While talking about touring, he lamented not having much time to see the places he played, but discussed how much he enjoyed seeing “that big mountain we have here.” I asked which one – Mount Evans? It was, after all, our tallest one. “No,” he replied, “it’s like Old Porgy’s Frosted Cap.” Scrambling to think of what the fuck he could be possibly referring to, I say, “Pikes Peak?” “Yeah, that’s it!” So, if you ever hear me refer to Pikes Peak as “Old Porgy’s Frosted Cap,” now you know why.

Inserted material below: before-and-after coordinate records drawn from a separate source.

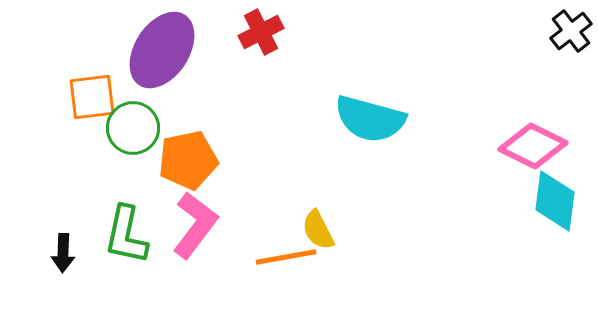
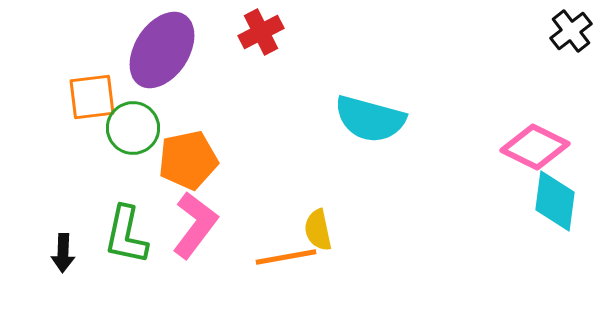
pink diamond: moved 2 px right, 1 px down
yellow semicircle: rotated 15 degrees clockwise
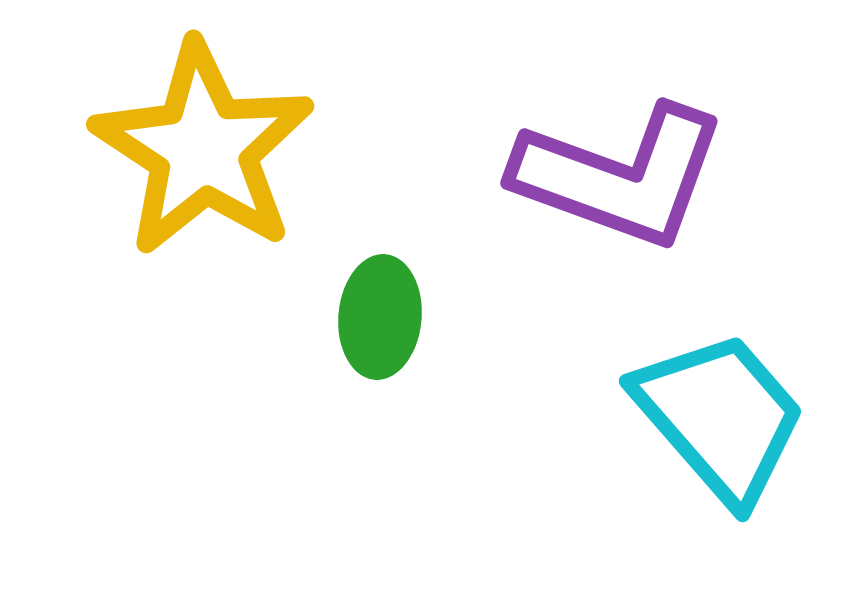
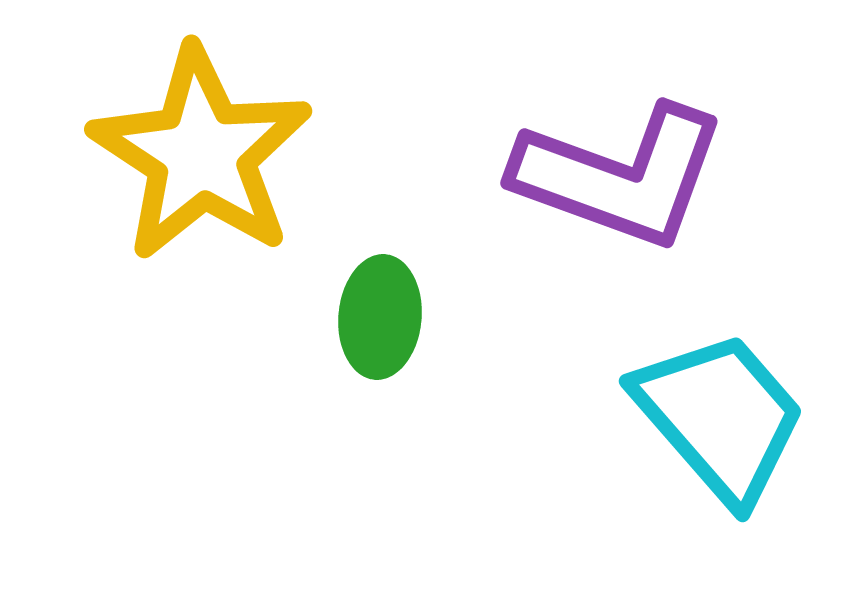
yellow star: moved 2 px left, 5 px down
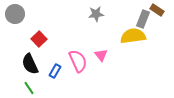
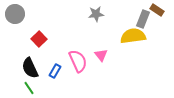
black semicircle: moved 4 px down
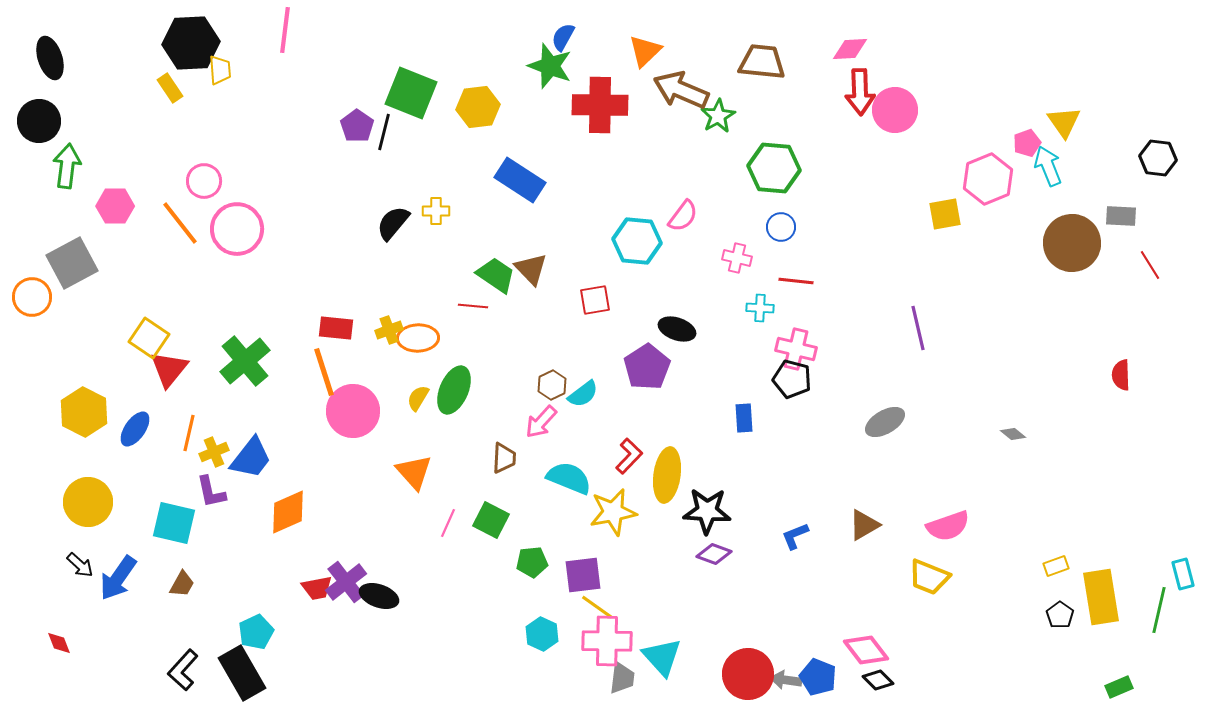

The one that ultimately got me and led me to believe he was performing some sort of goofy performance art with this interview solely for his own benefit was when he shared with us how he and his bandmates started shortening words. Instead of Gatorade, they’d call it “Gate.” For water, “watt.” Thinking I’m finally on the correct wavelength for once, I ask him, “So when you come here, do you say, ‘We’re going to Denv?’” He looks me dead in the face and says perfectly straight, “No. Why would I call it that?”

We interviewed him for an hour, and asked him like 7 questions. I pretty much never knew which end was up, but walked away energized and disoriented. And one thing I can tell you with absolute certainty. No matter who I interview now, I know I can handle it. Because nothing will ever be as weird, as singular, or as fantastical as interviewing Andrew WK.

That, and I make sure my fucking equipment works.

2 comments on “Top 5 Favorite Moments from My College Radio Interviews with Bands

  1. Kaycee Heid says:

    Yeeesssss! That was awesome. You’ve come a long ways! But you were you were born for interviewing! Glad I got to be a part of it!